### DIRECTIVE
Which lines in the records below contain the word "机关事业单位基本养老保险缴费支出"? Copy each one out.

====== DATA EXTRACT

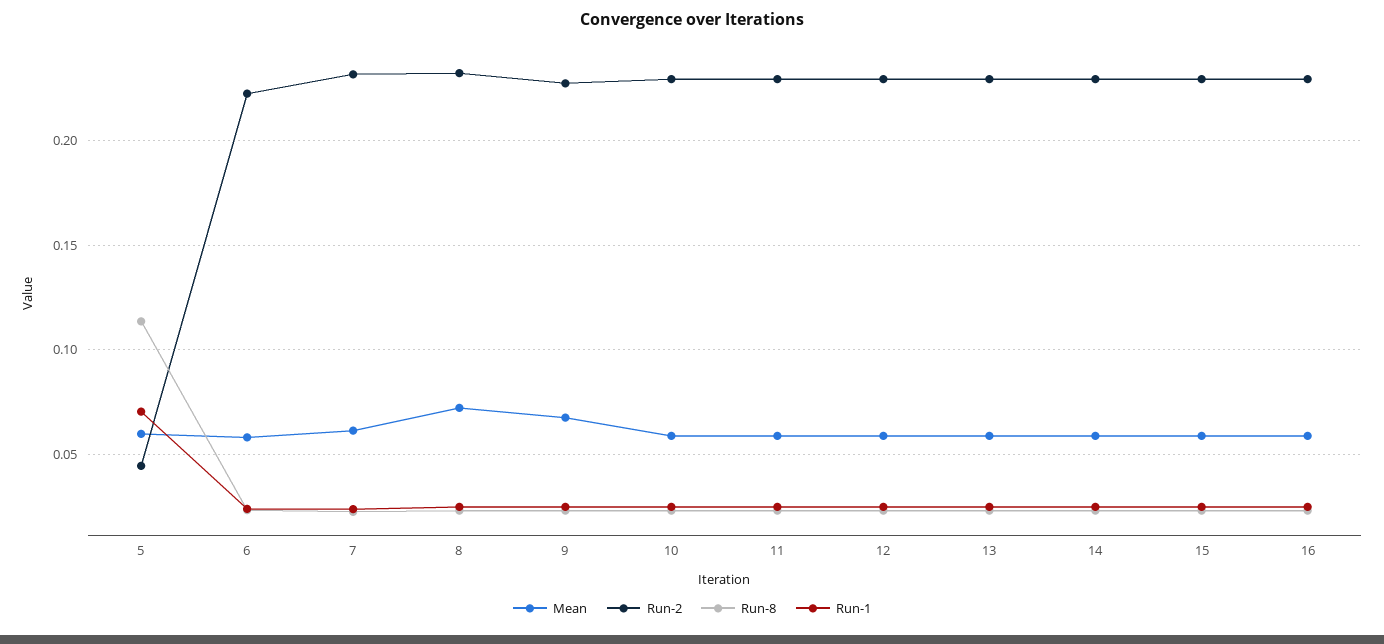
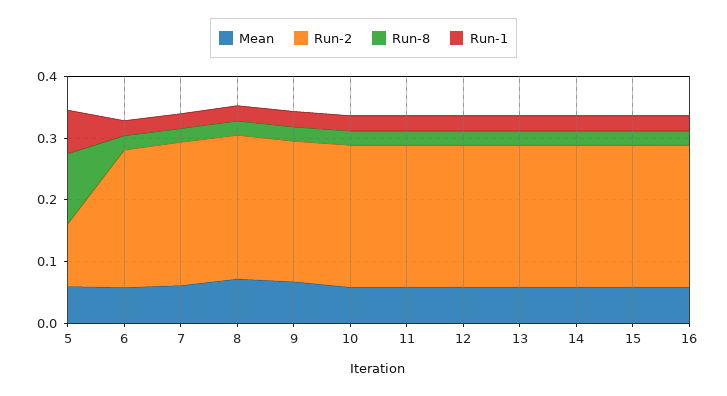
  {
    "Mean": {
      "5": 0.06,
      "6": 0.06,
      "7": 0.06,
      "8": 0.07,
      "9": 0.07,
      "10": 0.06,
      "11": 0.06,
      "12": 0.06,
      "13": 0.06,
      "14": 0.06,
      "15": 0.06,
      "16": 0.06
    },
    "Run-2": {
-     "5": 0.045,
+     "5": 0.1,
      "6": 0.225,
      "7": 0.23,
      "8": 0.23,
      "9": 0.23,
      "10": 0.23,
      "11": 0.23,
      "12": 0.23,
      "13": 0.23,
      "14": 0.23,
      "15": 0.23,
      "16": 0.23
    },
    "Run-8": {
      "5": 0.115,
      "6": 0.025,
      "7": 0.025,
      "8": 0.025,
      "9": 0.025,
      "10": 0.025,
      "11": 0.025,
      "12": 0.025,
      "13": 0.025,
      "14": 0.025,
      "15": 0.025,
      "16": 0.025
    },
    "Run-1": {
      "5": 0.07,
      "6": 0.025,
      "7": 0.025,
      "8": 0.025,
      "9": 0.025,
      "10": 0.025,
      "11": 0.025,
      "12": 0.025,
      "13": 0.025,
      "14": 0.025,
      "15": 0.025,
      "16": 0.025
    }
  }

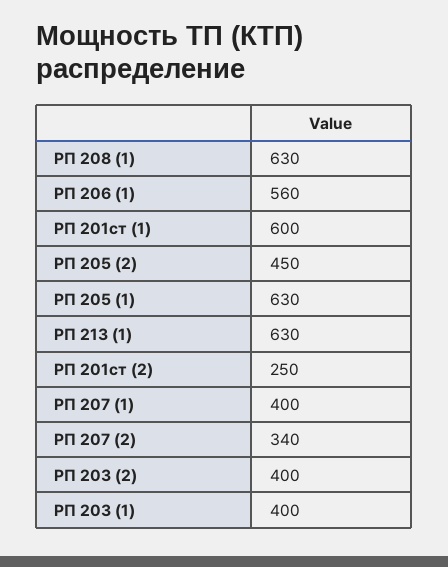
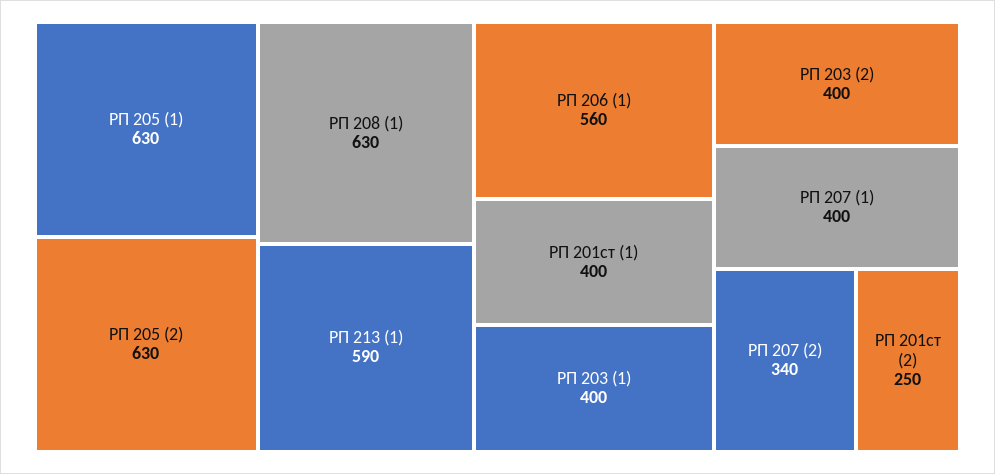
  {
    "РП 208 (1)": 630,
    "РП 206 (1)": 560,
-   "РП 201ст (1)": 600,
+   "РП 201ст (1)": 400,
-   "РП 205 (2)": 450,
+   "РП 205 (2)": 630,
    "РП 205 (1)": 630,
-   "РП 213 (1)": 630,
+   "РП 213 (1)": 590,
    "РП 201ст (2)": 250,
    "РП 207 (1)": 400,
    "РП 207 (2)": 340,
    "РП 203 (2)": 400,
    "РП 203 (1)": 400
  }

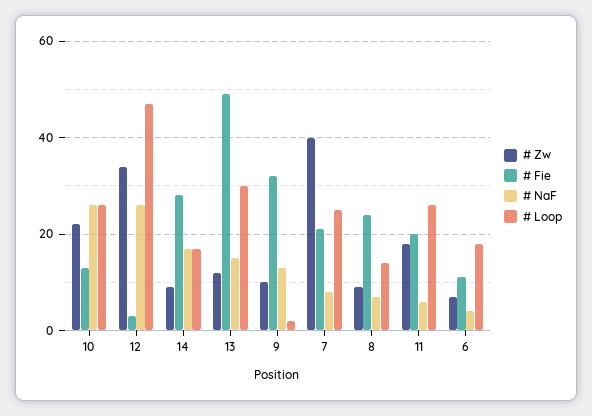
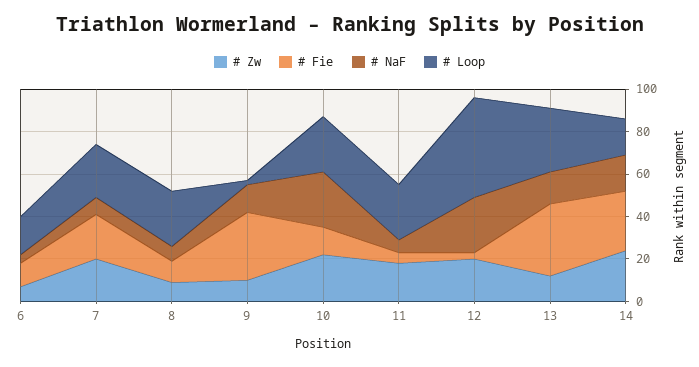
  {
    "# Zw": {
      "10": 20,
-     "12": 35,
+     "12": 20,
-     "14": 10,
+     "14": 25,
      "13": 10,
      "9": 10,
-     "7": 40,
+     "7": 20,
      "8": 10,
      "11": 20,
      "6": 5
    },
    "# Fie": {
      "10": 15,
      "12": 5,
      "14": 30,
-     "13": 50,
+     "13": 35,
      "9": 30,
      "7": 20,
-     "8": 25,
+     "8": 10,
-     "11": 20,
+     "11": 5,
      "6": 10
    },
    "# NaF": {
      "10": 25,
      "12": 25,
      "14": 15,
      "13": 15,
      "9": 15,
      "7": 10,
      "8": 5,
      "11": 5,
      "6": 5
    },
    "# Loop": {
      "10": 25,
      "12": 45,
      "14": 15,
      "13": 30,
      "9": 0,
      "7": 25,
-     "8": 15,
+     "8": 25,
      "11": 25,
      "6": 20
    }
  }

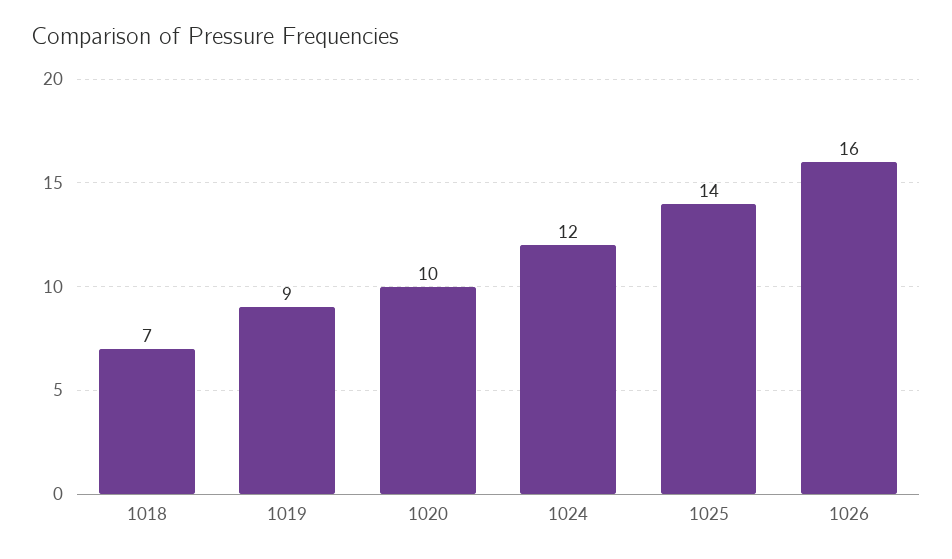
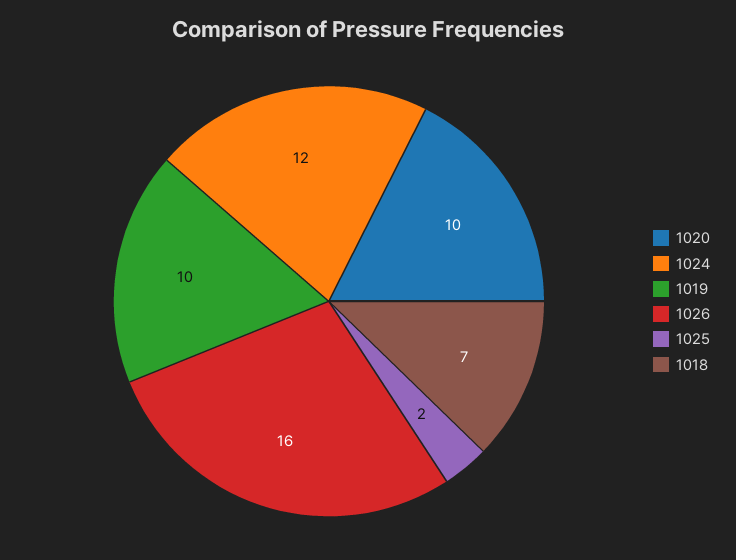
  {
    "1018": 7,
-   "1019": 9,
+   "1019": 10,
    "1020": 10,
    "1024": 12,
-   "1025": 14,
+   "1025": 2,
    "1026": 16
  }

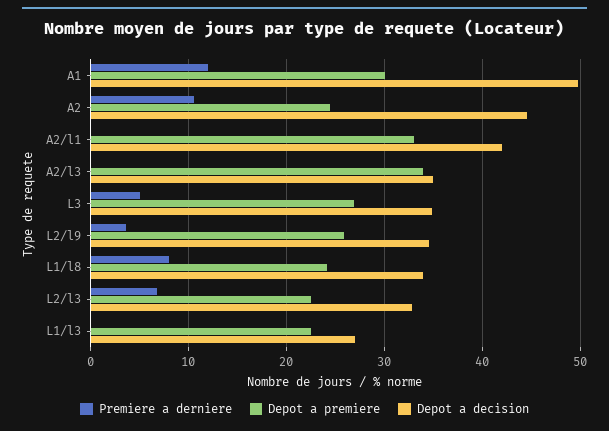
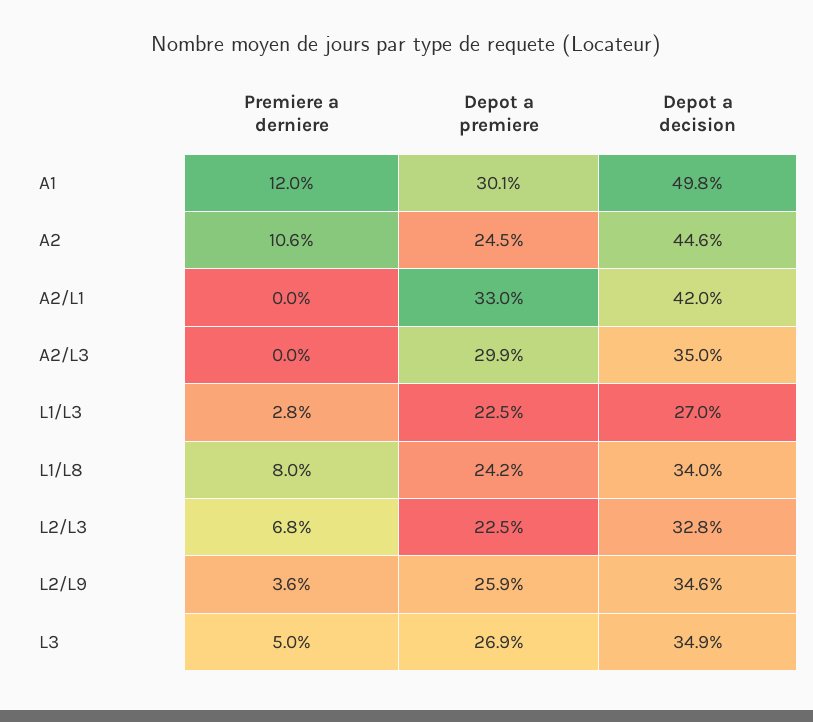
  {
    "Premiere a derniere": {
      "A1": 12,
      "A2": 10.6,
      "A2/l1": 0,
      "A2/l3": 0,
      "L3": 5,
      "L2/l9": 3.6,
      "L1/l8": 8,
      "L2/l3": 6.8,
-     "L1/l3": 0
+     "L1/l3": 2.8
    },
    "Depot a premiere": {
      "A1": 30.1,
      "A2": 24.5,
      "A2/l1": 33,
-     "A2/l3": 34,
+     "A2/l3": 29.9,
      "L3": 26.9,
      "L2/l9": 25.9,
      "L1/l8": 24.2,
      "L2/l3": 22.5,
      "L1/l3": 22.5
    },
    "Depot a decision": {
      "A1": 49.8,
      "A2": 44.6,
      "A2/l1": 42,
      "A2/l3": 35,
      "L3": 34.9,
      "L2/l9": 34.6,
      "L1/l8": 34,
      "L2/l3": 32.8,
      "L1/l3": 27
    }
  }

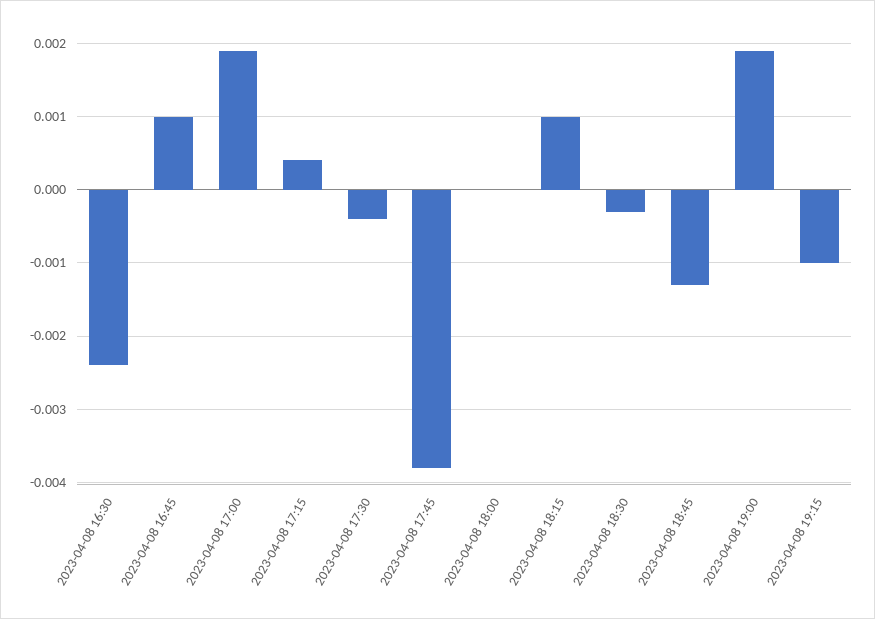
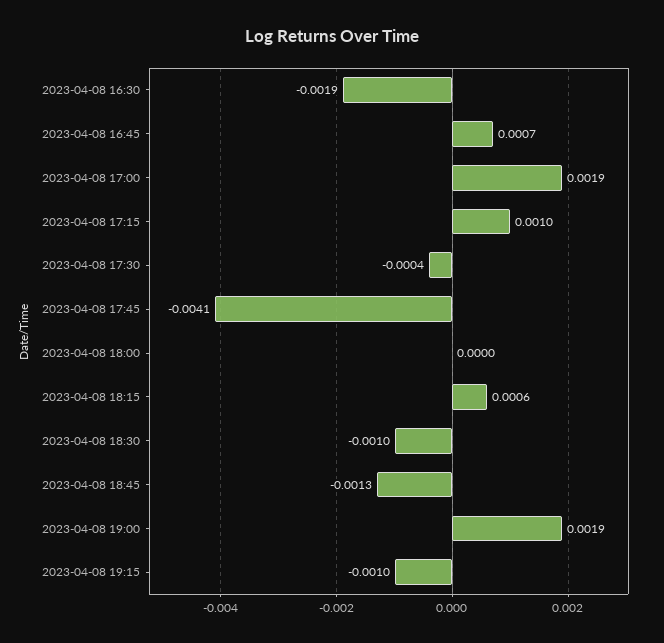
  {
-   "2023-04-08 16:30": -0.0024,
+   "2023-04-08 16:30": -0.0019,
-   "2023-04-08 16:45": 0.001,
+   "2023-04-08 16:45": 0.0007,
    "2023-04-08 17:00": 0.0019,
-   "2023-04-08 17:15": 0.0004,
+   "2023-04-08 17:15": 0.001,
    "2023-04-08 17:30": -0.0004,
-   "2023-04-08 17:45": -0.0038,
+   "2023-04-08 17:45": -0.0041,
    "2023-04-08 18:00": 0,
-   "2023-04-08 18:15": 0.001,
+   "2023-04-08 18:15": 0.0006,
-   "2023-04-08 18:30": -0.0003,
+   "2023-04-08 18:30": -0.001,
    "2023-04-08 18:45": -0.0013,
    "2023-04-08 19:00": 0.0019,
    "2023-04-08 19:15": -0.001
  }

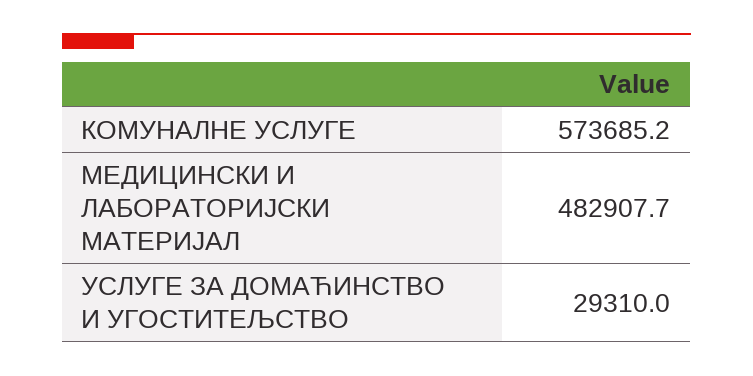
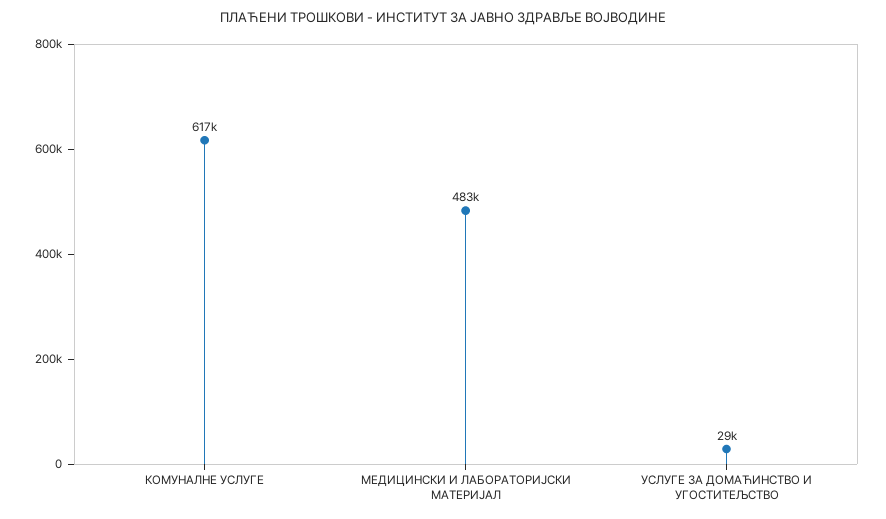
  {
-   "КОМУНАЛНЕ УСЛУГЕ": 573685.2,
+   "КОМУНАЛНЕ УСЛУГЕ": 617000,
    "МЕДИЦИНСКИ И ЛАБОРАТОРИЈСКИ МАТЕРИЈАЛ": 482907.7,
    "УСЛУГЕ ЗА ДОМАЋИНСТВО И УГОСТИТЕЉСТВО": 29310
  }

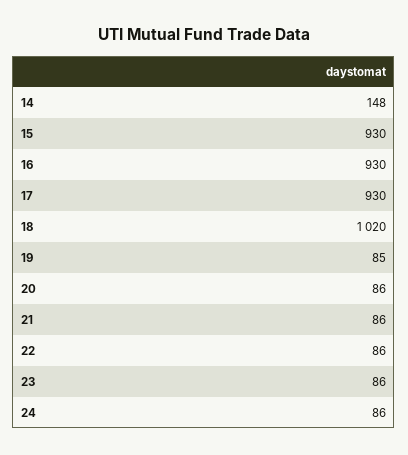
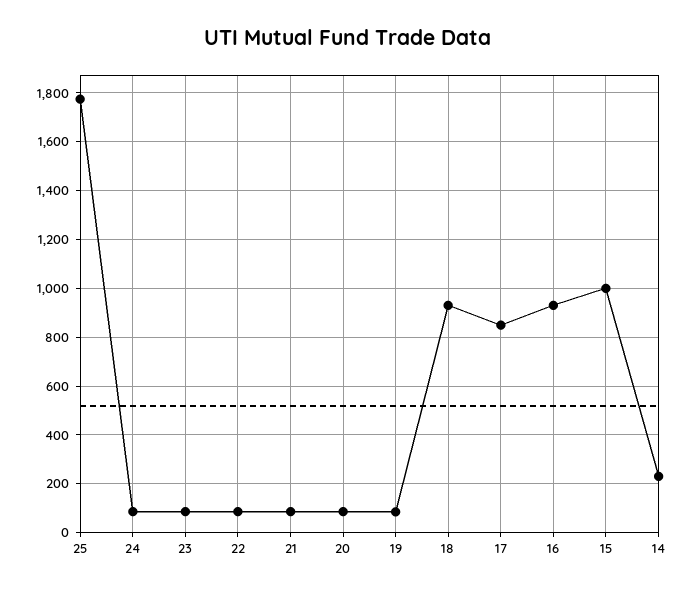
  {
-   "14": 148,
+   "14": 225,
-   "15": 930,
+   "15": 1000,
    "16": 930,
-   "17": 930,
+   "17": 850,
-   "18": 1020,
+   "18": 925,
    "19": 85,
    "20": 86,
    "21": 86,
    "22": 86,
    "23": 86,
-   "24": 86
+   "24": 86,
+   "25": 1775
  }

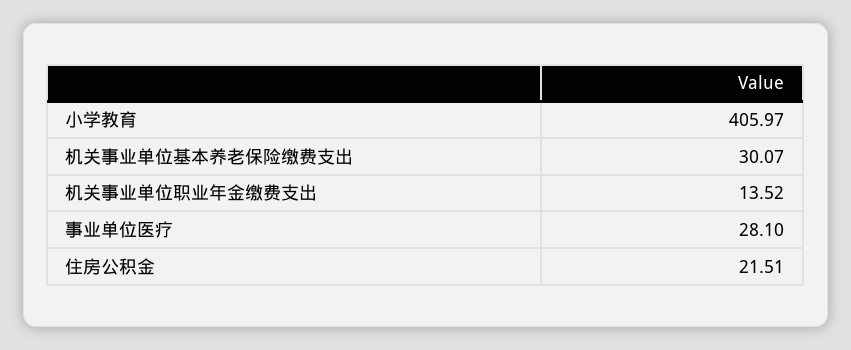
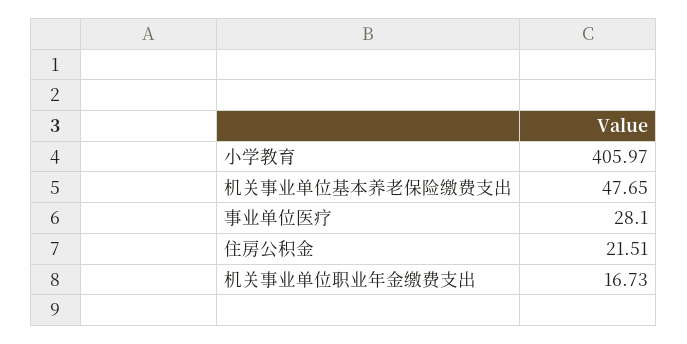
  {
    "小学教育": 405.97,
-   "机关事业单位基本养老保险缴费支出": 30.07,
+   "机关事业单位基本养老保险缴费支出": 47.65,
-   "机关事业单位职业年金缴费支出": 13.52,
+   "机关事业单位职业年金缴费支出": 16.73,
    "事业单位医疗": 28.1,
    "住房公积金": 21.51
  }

============

### RESULT OF THE TASK
-   "机关事业单位基本养老保险缴费支出": 30.07,
+   "机关事业单位基本养老保险缴费支出": 47.65,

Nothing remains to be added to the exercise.